Directions:
1. According to the forum thread, how many players would the proposed Lunar game have?
2. Print the portion of the forum thread from "I'm pretty interested, but" to "to be pirates.", copying it without any change.

I'm half tempted to run a Lunar game.

To be more specific: A 2e, TAW, Kerisgame... Er... Game, I guess. Be prepared for homebrewing TAW charms into Kerisgame, although I'll also be assisting with that task.

It'll probably end up set in the north shortly (5 years or so) before her Empressness vanishing.

Before I get too invested in the set up, I thought I'd check for interest. It'd be PbP and only 2 or 3 players because I am not comfortable with my skills.
*wants to be in so bad*
 
I'm half tempted to run a Lunar game.

To be more specific: A 2e, TAW, Kerisgame... Er... Game, I guess. Be prepared for homebrewing TAW charms into Kerisgame, although I'll also be assisting with that task.

It'll probably end up set in the north shortly (5 years or so) before her Empressness vanishing.

Before I get too invested in the set up, I thought I'd check for interest. It'd be PbP and only 2 or 3 players because I am not comfortable with my skills.
I'm pretty interested, but I notice I'm pretty late.XD
 
Hey Keris, looks like you just found your people.

It's quite interesting how the Saata stuff has evolved since the original concept, actually. See, my original concept for it was basically "Pirates of the Caribbean in the South China Sea and Saata is fantasy!Roanupur". So, as a consequence of that, of course, everyone had to be pirates.

But when everyone's a pirate, the pirates become the nobility and the entire thing basically turned into a balkanised setting with the pirate coves becoming major trade ports and the entire thing sort of becoming feudal. The pirates are the local powers, and indeed socially it resembles feudalism where the "knights" are people with fast ships, who maintain the power to engage in violence. So as a result, here pirates rule islands and build themselves castles and collect taxes from settlements they rule (and then dress up in incredibly lavish clothing paid for with their ill-gotten gains).

[Stored entries]
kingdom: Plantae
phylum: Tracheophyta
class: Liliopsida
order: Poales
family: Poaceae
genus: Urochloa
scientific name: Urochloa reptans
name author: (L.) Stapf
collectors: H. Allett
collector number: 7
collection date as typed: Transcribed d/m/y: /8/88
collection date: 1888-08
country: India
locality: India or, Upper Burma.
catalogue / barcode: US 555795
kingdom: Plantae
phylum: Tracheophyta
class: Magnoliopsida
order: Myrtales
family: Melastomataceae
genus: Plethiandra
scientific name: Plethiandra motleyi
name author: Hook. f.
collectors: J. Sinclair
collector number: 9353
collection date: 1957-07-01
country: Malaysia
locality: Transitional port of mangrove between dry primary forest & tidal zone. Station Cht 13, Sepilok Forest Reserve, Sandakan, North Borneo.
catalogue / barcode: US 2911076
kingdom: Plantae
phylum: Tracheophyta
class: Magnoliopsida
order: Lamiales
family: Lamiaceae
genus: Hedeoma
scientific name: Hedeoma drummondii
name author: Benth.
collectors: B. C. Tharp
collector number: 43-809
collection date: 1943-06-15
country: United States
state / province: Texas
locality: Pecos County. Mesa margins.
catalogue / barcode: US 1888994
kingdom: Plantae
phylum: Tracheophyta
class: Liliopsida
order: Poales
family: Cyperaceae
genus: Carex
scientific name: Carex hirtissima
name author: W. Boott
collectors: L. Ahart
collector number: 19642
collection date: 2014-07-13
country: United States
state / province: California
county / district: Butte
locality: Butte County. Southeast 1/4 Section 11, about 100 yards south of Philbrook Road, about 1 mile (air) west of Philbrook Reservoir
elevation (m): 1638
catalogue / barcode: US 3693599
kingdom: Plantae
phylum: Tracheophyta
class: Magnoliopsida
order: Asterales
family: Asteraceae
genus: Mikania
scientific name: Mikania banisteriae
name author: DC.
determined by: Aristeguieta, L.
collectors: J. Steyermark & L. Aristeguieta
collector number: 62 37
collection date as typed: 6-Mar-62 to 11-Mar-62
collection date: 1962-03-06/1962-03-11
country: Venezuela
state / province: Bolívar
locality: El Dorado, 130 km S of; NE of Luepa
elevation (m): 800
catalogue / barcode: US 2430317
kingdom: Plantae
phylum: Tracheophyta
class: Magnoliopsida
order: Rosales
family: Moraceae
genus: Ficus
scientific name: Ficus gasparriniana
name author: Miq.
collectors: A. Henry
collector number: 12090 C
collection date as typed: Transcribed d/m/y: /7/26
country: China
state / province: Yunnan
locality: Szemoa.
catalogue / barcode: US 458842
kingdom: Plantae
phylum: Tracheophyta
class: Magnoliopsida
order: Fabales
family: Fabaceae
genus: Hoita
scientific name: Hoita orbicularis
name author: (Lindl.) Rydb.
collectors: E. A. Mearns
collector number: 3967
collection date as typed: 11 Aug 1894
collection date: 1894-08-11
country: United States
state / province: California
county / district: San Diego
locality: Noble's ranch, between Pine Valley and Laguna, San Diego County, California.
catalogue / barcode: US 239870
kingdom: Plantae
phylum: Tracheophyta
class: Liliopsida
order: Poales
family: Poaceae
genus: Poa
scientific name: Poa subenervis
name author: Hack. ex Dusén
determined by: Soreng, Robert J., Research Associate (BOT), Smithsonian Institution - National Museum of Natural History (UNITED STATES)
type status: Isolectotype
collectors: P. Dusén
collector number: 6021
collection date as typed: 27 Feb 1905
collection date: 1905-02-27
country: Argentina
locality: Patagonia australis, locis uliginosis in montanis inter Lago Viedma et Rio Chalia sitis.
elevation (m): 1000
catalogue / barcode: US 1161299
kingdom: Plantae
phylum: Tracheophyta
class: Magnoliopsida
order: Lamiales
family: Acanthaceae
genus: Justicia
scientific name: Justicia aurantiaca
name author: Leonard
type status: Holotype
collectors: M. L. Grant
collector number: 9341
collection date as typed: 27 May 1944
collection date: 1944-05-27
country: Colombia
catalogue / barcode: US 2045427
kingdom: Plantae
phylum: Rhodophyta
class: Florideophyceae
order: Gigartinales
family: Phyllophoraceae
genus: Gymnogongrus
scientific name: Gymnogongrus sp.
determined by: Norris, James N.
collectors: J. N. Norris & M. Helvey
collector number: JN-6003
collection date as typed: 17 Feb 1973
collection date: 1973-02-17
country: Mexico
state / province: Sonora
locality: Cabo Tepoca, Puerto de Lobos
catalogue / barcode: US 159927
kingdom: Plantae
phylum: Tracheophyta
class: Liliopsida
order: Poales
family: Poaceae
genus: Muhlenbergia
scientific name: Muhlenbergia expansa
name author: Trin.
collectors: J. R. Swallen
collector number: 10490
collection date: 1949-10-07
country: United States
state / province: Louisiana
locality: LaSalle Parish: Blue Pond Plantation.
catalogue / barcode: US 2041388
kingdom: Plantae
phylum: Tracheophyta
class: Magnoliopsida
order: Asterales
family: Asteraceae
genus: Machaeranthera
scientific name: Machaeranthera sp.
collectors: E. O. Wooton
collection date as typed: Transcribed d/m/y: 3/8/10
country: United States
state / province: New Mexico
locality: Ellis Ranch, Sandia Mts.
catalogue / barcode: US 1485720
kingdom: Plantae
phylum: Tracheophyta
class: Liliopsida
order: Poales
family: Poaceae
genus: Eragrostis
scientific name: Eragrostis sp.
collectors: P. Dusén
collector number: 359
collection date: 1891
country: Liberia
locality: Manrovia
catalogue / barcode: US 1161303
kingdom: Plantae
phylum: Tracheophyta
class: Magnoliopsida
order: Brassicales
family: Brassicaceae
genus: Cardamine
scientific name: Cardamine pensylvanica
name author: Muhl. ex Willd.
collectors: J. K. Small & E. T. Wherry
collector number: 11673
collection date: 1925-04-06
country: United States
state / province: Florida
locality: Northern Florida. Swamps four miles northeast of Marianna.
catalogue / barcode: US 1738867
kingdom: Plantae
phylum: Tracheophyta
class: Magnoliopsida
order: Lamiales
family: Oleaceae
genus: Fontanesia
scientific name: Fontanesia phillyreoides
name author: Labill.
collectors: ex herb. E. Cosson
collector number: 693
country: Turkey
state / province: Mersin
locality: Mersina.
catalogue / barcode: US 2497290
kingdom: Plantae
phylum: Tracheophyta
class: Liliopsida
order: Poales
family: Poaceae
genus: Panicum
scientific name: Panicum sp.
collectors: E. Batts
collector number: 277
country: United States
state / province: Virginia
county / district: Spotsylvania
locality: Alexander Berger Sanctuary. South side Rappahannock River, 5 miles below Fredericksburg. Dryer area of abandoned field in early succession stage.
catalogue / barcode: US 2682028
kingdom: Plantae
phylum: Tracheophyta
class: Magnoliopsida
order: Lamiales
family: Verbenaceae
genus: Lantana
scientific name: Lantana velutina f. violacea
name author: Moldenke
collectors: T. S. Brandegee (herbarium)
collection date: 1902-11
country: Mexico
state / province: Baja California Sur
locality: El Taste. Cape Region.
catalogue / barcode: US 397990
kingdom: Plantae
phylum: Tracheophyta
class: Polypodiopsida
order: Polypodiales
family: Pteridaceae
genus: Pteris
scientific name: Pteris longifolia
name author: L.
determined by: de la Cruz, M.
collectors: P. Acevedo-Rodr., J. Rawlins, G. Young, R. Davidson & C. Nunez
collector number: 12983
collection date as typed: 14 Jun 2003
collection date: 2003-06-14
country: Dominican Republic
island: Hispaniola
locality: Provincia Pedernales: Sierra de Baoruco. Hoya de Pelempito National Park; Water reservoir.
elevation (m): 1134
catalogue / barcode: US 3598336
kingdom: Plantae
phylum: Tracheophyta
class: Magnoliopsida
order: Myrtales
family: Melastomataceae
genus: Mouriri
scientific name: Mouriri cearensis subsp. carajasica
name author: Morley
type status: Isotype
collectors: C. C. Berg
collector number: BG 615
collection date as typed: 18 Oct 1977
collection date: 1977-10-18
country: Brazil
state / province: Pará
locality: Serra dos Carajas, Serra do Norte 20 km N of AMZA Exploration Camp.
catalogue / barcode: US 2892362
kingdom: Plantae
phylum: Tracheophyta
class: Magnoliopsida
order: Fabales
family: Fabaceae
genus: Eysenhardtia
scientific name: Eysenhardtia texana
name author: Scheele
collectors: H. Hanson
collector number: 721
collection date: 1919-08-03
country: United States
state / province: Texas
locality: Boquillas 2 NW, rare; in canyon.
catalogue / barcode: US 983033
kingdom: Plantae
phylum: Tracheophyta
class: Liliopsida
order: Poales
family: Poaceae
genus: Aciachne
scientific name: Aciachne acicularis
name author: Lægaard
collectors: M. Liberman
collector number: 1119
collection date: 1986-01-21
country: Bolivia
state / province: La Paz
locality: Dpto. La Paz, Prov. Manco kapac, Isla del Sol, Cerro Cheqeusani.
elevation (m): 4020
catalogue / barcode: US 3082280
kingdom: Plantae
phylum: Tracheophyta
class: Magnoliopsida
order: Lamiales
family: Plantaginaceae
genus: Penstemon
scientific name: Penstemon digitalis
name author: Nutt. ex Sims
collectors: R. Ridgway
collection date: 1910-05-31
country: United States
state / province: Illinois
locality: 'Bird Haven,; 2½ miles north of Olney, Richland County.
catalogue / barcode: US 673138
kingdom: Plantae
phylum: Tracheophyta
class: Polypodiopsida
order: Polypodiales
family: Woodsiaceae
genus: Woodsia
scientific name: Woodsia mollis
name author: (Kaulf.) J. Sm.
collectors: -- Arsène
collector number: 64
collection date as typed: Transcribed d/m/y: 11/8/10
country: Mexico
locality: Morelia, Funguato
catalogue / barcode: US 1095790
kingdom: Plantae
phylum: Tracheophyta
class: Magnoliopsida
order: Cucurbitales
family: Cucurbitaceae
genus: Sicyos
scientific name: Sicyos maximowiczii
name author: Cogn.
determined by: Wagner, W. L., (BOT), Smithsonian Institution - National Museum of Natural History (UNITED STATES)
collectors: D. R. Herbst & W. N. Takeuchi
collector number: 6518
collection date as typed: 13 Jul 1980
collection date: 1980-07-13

Per-task outputs:
1. Only two or three players.

2.
I'm pretty interested, but I notice I'm pretty late.XD
 
Hey Keris, looks like you just found your people.

It's quite interesting how the Saata stuff has evolved since the original concept, actually. See, my original concept for it was basically "Pirates of the Caribbean in the South China Sea and Saata is fantasy!Roanupur". So, as a consequence of that, of course, everyone had to be pirates.